Chapitre premier
L'AMIRAL DARLAN ET SA FLOTTE
Fils d'un républicain franc-maçon de gauche
François Darlan, futur amiral de la flotte française, voit le jour dans la maison familiale de Nérac, en Lot-et-Garonne, rue de Condom, le 7 août 1881 à 9 heures du matin. Son père, Jean-Baptiste, avocat républicain franc-maçon de gauche, a accompli le brillant parcours d'un notable de la IIIe République : maire de Nérac en 1880, conseiller général en 1886, député en 1890, garde des Sceaux en 1896. Au Parlement, il siège sur les bancs du groupe de l'Union républicaine, dont il est l'un des vice-présidents. C'est un parlementaire consciencieux, membre de diverses commissions dont celle de la marine. Il y a en effet une tradition maritime dans la famille. Un Bernard Darlan fut patron de barques au début du XVIIIe siècle, assurant le transport des marchandises, par voie fluviale, en direction de Bordeaux.
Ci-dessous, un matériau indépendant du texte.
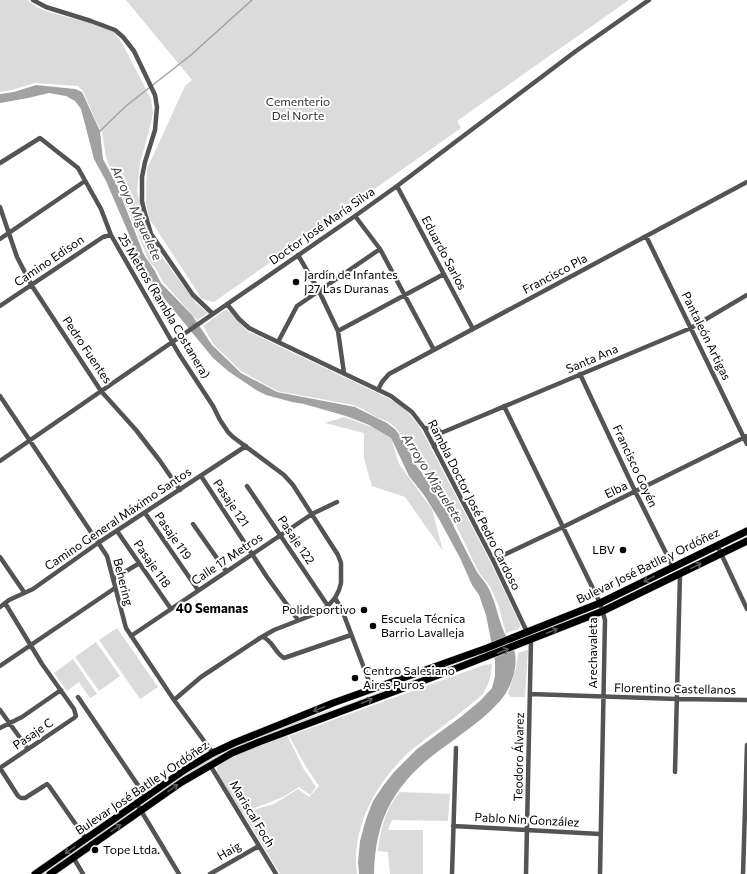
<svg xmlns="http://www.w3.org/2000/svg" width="747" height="874" viewBox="0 0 747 874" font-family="Commissioner,sans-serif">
  <rect width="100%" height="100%" fill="#fff"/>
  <path fill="#dbdbdb" d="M0,0H27L37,7L48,12L110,28L122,43L151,99L153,113L150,127L140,163L137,191L148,233L156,249L196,303L208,313L197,320L163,282L156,269L149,261L106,158L102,132L96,121L83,91L78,86L35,83L12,90L0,92Z
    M126,0H629L457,121L461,128L214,302L202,299L149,218L146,202L147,169L185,86L192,80Z
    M225,310L229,311L247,331L396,402C407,410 415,420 422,431L491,563L521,626L518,629L506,633L498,604L490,586L479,573L457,527L452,520L447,509L428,477L414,461L412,454L406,442L396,428L387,421L376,417L363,409L353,405L277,391L241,371L214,345L203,326Z
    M344,417L374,428L391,438L399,464L432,509L443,551L405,497L372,486L364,459V433L325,423Z
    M117,628L158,687L140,699L99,640Z
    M96,642L120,676L99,691L75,657Z
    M528,650L525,697H511L508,694L516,668L518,653Z
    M489,651L490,652L341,708L340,707Z
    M73,659L97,694L90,698L79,682L67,691L54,673Z
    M492,664C491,676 489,685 482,695C466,709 448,722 431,735C424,740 416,746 409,752C376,783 351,827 357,874H280L243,813L274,804L298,789L309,797L319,786L306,767L289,736L484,665Z
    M330,710L331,711L257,739L142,806L141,805L187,773L216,755L236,746L282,727Z
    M287,735L303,768L316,787L310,795L299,787L283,797L242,813L217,772V767C227,756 271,741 287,735Z
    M400,792L450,794L448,821L392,820L388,830H423V874H390L388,852L378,851C380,831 386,807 400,792Z
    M133,809L135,811L44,874H41Z"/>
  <path fill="#a2a2a2" d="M36,85L75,89L82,92L100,131L103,159L116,183L144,255L155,271L161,283L192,315L212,345L241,373L277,392L355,407L387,423L396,430L408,448L411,455L412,460L426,478L440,502L446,509C455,530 466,551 477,572C481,578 486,583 489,589C496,603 498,618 504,632C507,639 514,646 515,653C518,669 510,690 500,701C471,734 428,751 402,786C381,813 375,841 374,874H359L358,862L360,841L366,819L373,801L383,786L394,772L417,749L462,716L481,700L492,688L495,676V661L486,615L479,595L472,585L460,558L439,519L424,495L409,476L391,438L369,425L346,416L304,404L292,402L266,395L256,390L228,371L213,358L154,286L141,263L134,251L131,239L106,181L94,159L81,109L75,101L66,96L49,93L28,98L0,103V94L14,92Z"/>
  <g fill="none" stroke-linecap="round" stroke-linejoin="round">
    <path stroke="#a2a2a2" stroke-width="1.5" d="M99,132L126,106L191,55L252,0"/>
    <g stroke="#dbdbdb" stroke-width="8">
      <path id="primary" d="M35,874L186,769L213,753L234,743L333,703L487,648L600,603L747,531
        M50,874L182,782L232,753L259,742L452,670L603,611L747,541"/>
    </g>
    <path stroke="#545454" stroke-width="4.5" d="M33,0L46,7L91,21L115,30L123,37L134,51L155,95L157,107L155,130L145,162L142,177V201L144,210L151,234L193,295L213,314
      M0,163L40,138L78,168L101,209L111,235L179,354L213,406L220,420L228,432L233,437L284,475L293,485L338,555L341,563V583L339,590L335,598L326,608L315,614L274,630L260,638L201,677L174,700
      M397,186L473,329
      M0,207L17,257L32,286L101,391L136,430L160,461L180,490
      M355,216L380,249L434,350
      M646,236L747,444
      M0,239L85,181
      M298,255L319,291L338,331L344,373
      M227,304L239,319L249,328L391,396L412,412L425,429L493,560L527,632
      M0,306L103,237L111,235
      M338,331L444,274
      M278,342L297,306L380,249
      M580,374L635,491L673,567
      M378,390L382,382L389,374L747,182
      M0,396L107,556L126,628L174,700L213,753
      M504,406L600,603L605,620L600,874
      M425,429L429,427H436L441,433L440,440L434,447
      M441,433L691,328L747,295
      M0,461L355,216L397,186L576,51L649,0
      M201,476L267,577L298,620
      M247,486L328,606
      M145,513L198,590
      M193,524L226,571
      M117,531L171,609
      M717,545L747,609
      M0,557L24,592
      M493,560L563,527L747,436
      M113,579L138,564
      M335,598L342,610L372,689
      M0,607L9,600L33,589L98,543L246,446
      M131,636L312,514L337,502
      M263,637C273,641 275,653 284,658L351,635
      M0,666L115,588
      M530,694L677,699L747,700
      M78,697L146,797
      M0,710L28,749
      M0,728L22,717L61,690
      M210,765L276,874
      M0,768L74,718L76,716L74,709L42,664L5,603
      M0,768L18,796L21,798H25L44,786L47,784L49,786L86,839
      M675,772L680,574
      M137,804L179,874
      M453,826L600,834
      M73,857L83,874
      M210,874L259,846
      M452,874L456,748
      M526,874L531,640
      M743,874L747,745"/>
    <use href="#primary" stroke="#000" stroke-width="7"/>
  </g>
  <defs><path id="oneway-shaft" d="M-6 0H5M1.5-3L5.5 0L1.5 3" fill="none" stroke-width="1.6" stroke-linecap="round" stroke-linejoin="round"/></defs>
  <g stroke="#595959">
    <use href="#oneway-shaft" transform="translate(696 566) rotate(-26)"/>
    <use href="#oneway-shaft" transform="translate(649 579) rotate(153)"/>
    <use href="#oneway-shaft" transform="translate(552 631) rotate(-22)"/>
    <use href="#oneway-shaft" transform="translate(503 651) rotate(-21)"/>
    <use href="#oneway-shaft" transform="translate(367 701) rotate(-21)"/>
    <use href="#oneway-shaft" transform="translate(319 709) rotate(158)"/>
    <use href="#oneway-shaft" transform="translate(173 788) rotate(-35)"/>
    <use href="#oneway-shaft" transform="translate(116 828) rotate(-35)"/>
    <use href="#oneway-shaft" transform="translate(70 850) rotate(145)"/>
  </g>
  <g fill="#000" stroke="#fff" stroke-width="1.5">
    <circle cx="296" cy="282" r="4"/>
    <circle cx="623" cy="550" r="4"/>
    <circle cx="364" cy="610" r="4"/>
    <circle cx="373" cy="626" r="4"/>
    <circle cx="355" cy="678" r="4"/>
    <circle cx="95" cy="850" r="4"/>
  </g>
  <g text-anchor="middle" stroke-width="4" stroke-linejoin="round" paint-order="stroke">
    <g font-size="12" fill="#323232" stroke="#fff">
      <text x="298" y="106">Cementerio<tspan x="298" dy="14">Del Norte</tspan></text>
    </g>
    <g font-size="12" fill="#000" stroke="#fff">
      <text transform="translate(322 226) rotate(-35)" y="4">Doctor José María Silva</text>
      <text transform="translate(444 253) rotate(62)" y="4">Eduardo Sarlos</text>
      <text transform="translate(49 261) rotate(-34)" y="4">Camino Edison</text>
      <text transform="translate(555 274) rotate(-28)" y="4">Francisco Pla</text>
      <text transform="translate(164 306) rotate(59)" y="4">25 Metros (Rambla Costanera)</text>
      <text transform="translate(706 336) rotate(64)" y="4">Pantaleón Artigas</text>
      <text transform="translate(87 350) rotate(56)" y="4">Pedro Fuentes</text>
      <text transform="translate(592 359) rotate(-23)" y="4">Santa Ana</text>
      <text transform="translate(635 466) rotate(65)" y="4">Francisco Goyén</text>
      <text transform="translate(616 490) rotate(-26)" y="4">Elba</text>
      <text transform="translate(231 503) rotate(56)" y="4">Pasaje 121</text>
      <text transform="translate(474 505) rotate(63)" y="4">Rambla Doctor José Pedro Cardoso</text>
      <text transform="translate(118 519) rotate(-34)" y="4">Camino General Máximo Santos</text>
      <text transform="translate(173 536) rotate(55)" y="4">Pasaje 119</text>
      <text transform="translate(296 540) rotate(56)" y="4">Pasaje 122</text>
      <text transform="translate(227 559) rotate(-34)" y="4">Calle 17 Metros</text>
      <text transform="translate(152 564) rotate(55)" y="4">Pasaje 118</text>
      <text transform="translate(648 566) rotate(-26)" y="4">Bulevar José Batlle y Ordóñez</text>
      <text transform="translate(123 582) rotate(76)" y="4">Behering</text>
      <text transform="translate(593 653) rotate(-90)" y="4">Arechavaleta</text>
      <text transform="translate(675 689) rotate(1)" y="4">Florentino Castellanos</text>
      <text transform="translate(33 734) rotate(-34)" y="4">Pasaje C</text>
      <text transform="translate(519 757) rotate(-89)" y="4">Teodoro Álvarez</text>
      <text transform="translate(142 788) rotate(-34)" y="4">Bulevar José Batlle y Ordóñez</text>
      <text transform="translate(252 814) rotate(59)" y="4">Mariscal Foch</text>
      <text transform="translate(527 820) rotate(3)" y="4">Pablo Nin González</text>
      <text transform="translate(229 851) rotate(-30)" y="4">Haig</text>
    </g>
    <g font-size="12" fill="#000" stroke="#fff" text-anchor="start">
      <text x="304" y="279">Jardín de Infantes<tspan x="304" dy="14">J27 Las Duranas</tspan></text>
      <text x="615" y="554" text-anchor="end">LBV</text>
      <text x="356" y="614" text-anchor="end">Polideportivo</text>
      <text x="381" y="623">Escuela Técnica<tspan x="381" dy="14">Barrio Lavalleja</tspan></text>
      <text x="363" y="675">Centro Salesiano<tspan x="363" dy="14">Aires Puros</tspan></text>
      <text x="103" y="854">Tope Ltda.</text>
    </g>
    <g font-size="13" font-style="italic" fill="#434343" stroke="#fff">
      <text transform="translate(137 213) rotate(65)" y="5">Arroyo Miguelete</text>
      <text transform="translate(433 478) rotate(58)" y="5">Arroyo Miguelete</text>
    </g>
    <g font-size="13" font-weight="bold" fill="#000" stroke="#fff">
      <text x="212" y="613">40 Semanas</text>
    </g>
  </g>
</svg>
Un Jean Darlan devint capitaine au long cours, à la fin du XVIIIe siècle, et commanda un voilier de Bordeaux, Le Fils Unique. Les trois fils de cet officier deviendront également marins. Mais contrairement à une légende souvent colportée, aucun des ancêtres directs du futur amiral n'a participé à la bataille de Trafalgar. Le quartier-maître Guillaume Darlan, embarqué à bord du célèbre navire Redoutable, et qui trouva la mort lors de la bataille contre le Victory de Nelson en juillet 1814, est issu d'une branche collatérale. Un deuxième Bernard Darlan servit à bord du vaisseau Charlemagne de 1807 à 1812, tandis qu'un autre Jean-Baptiste embarqua à bord de L'Océan de 1812 à 1814.
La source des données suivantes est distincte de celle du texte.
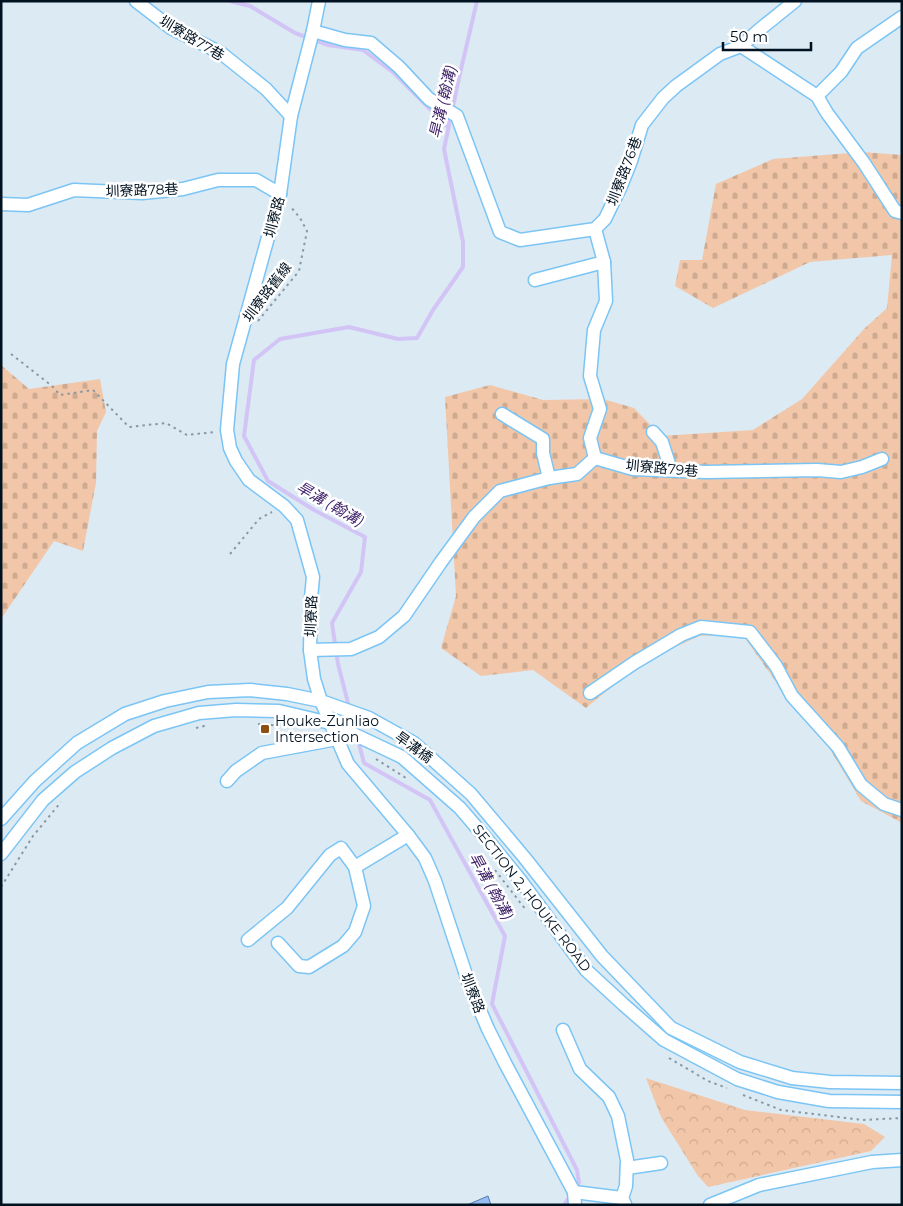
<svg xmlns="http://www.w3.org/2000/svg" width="903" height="1206" font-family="Montserrat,'Noto Sans TC',sans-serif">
	<defs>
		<pattern id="forest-crowns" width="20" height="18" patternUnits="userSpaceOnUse" patternTransform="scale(1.25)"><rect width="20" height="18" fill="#f2c7a9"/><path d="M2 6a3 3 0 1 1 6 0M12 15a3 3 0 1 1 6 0" fill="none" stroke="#ceaa91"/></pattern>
		<pattern id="cemetery-stones" width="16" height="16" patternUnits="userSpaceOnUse" patternTransform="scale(1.25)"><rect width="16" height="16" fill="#f2c7a9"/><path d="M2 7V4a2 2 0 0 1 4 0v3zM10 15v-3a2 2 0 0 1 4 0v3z" fill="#ceaa91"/></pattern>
	</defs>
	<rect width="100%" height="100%" fill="#dceaf4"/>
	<path fill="url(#forest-crowns)" d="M646,1078L745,1110L864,1124L885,1137L871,1151L708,1187L698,1176L661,1117Z"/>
	<g fill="url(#cemetery-stones)">
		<path d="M863,152L902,155V823L861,801L822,736L781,689L742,634L699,636L641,663L586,708L533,670L481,676L441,648L456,596L445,397L490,385L543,400L603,399L634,408L661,436L753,430L802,399L864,329L887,308L892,255L810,262L713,308L675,286L680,260H702L716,184L773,159Z"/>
		<path d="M1,365L29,389L100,379L106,412L97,431L96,483L83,551L54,541L1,619Z"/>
	</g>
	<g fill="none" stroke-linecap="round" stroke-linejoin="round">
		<g stroke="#d2c5f6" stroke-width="4">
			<path d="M230,1L250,6L295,33L328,45L363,50L394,73L448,127"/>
			<path d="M349,707L338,664L332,623L361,572L365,537L314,510L268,481L244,436L254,360L280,339L349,327L398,339L417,338L433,310L463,267V242L444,149L459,78L477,1"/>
			<path d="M351,714L356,731"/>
			<path d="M358,740L364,763L430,800L505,936L492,1004L577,1170L579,1183L575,1189"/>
			<path d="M564,1205L571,1195"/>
		</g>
	</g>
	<path fill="#98bdf3" stroke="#527ab4" d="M488,1196L491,1205H467Z"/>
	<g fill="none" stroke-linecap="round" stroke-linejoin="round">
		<defs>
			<g id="minor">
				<path d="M136,1L171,28L221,53L266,89L291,116"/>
				<path d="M319,1L313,31L291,116L280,194L233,364L227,430L230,448L236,461L249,480L284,506L297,520L313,577L311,598L310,650L314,679L321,701L348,764L408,835L425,858L435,881L470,987L488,1029L505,1063L574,1192L575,1205"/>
				<path d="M313,31L345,40L371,43L399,67L429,99L457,116L500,232L520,240L595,229L605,219L621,186L631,161L642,125L663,98L676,86L720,54L741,46L759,30L795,1"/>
				<path d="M741,46L817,96L827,113L864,163L895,211L902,213"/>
				<path d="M817,96L841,72L857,48L902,17"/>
				<path d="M1,204L28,205L74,190L142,193L183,189L218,180H256L280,194"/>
				<path d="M595,229L604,262L606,301L594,330L590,376L600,409L590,438L595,458"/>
				<path d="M535,280L604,262"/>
				<path d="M502,414L543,439V453L549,478"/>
				<path d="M653,432L662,442L671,470"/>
				<path d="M310,650L351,649L379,637L404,616L441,562L474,517L500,491L549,478L577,474L595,458L633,469L706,472L817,470L841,472L862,467L882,459"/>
				<path d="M590,693L634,663L681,635L701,627L750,632L776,666L792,696L838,747L861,785L884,804L902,810"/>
				<path d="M227,781L236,771L262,753L337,739"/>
				<path d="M1,819L35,781L77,743L125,714L165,701L208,692L250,690L287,694L321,701L369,718L414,743L471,794L524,857L602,956L671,1028L740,1062L792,1078L830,1082L902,1083"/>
				<path d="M1,854L43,800L75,772L112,748L154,726L199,713L236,710L279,711L330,723L402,757L460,808L490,843L521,881L586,970L624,1005L664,1040L737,1079L778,1092L829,1101L902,1102"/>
				<path d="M248,940L287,908L330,855L341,848L355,867L408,835"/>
				<path d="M278,943L299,966L309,967L343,946L355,932L364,906L355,867"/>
				<path d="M563,1030L580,1069L609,1097L618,1116L627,1160L626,1186L622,1198"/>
				<path d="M627,1168L661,1163"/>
				<path d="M574,1192L622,1198L625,1204"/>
				<path d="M710,1205L759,1185L872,1162L902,1160"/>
			</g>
		</defs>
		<use href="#minor" stroke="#7bc5f5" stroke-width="15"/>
		<g stroke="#8998a4" stroke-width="2" stroke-dasharray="2.5 4" stroke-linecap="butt">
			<path d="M258,321L299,271L307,231L300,218L290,206"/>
			<path d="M11,354L52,386L60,395L93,390L129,427L166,423L187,435L215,432"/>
			<path d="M230,554L259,519L272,512"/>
			<path d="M258,724L285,726"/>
			<path d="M196,728L208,725"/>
			<path d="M376,759L406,778"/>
			<path d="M495,870L526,910"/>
			<path d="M1,887L33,836L61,802"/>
			<path d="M669,1058L708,1081L727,1088"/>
			<path d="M743,1095L781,1110L863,1120L902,1118"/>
		</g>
		<use href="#minor" stroke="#fff" stroke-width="12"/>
	</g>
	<rect fill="#8e4f15" stroke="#fff" stroke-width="2" x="260" y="724" width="10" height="10" rx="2.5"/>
	<g text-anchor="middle" stroke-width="5" stroke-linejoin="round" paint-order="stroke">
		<g font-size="14" fill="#001220" stroke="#fff">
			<text transform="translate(192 38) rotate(31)" y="5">圳寮路77巷</text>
			<text transform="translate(624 171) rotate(-69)" y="5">圳寮路76巷</text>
			<text transform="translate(142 190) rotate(-2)" y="5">圳寮路78巷</text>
			<text transform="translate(274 217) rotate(-75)" y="5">圳寮路</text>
			<text transform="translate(267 292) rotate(-53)" y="5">圳寮路舊線</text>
			<text transform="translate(662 468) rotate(5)" y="5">圳寮路79巷</text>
			<text transform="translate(311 616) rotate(-88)" y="5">圳寮路</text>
			<text transform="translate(414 747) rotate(36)" y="5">旱溝橋</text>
			<text transform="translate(532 898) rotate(52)" y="5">SECTION 2, HOUKE ROAD</text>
			<text transform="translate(473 993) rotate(69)" y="5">圳寮路</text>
		</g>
		<g font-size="14" fill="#001220" stroke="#fff" text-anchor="start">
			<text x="275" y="726">Houke-Zunliao<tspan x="275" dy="16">Intersection</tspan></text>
		</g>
		<g font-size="15" font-style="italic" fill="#3f2369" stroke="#fff">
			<text transform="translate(443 102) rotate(-77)" y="5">旱溝 (翰溝)</text>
			<text transform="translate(330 504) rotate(30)" y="5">旱溝 (翰溝)</text>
			<text transform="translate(491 886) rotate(61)" y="5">旱溝 (翰溝)</text>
		</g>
	</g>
	<rect width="903" height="1206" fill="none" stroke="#001220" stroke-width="5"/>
	<path d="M723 42v8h88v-8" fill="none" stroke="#001220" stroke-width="2.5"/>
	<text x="730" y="42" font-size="15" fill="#001220" stroke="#ffffff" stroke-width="4" paint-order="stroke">50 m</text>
</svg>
Le député Jean-Baptiste Darlan se lie d'une profonde amitié avec le célèbre ministre de la Marine Georges Leygues (1857-1933), ce qui aura une heureuse influence sur la carrière du futur amiral. Le père, républicain et franc-maçon bon teint, n'est pas cependant un mécréant. Il fait baptiser son fils, François Darlan, le 30 août 1881, par l'abbé Duluc, vicaire à l'église Saint-Nicolas. La cérémonie religieuse se fait dans la discrétion : alors qu'Armand Fallières (président du Sénat en 1899 et de la République de 1906 à 1913) a servi de témoin à l'état civil, le parrain et la marraine sont choisis dans la plus proche famille, avec l'oncle Xavier et la grand-mère Espagnac. La mère de François Darlan, née Marie-Marguerite Espagnac, est la fille d'un médecin de Nérac, financièrement aisé.
L'enfance de Darlan est placée sous le signe de la solitude et de la tristesse. Sa mère meurt alors qu'il n'a que 3 ans. Il est élevé par des gouvernantes et une tante sévère, voire tyrannique. Son père le met ensuite en pension au lycée de Talence. Son accent gascon lui vaut quelques quolibets, mais il n'est pas du genre à se laisser insulter sans répondre. Sa solitude n'est pas absolue puisqu'il y a toujours des Darlan à Nérac, et il fera une bonne partie de sa scolarité avec son cousin André. En 1894, il va, avec sa sœur, retrouver son père à Paris et y finir ses études comme externe au lycée Henri-IV. Tous les jeudis, Mme Leygues emmène Hélène et François à la Comédie-Française.
Les enfants Darlan et Leygues, écrivent Hervé Coutau-Bégarie et Claude Huan, sont si liés que leurs parents caresseront quelque temps l'idée d'un mariage entre François et l'une des filles de Georges Leygues. Ce projet n'aboutira pas, mais cet échec ne remettra jamais en cause les liens d'affection du ministre pour le jeune homme. Cette familiarité, que de mauvaises langues (il n'en manque pas...) voudront plus tard transformer en filiation, favorisera grandement sa carrière1.
Une vocation maritime précoce
François Darlan accomplit sa préparation d'entrée à l'École navale au lycée Saint-Louis, dès l'âge de 14 ans. Son parcours est cependant laborieux. Il échoue au concours d'entrée à l'École navale en 1898, mais parvient l'année suivante à se classer 77e sur 100 admis. Durant la première année, il se traîne dans le fond du classement : 65e sur 99 à la fin du premier semestre. Puis il fait un bond spectaculaire la seconde année : 34e sur 94 à la fin du premier semestre et 27e au classement final. Il brille en littérature et en histoire, alors que ses notes dans le domaine scientifique sont justes convenables. En revanche, il se distingue dans les matières techniques militaires. L'enfant triste et renfermé des lycées de Talence et Paris s'épanouit dans un milieu militaire qui lui convient. Il embarque à bord du navire-école, Le Borda, superbe vaisseau qui porte les derniers canons se chargeant par la bouche de la marine française.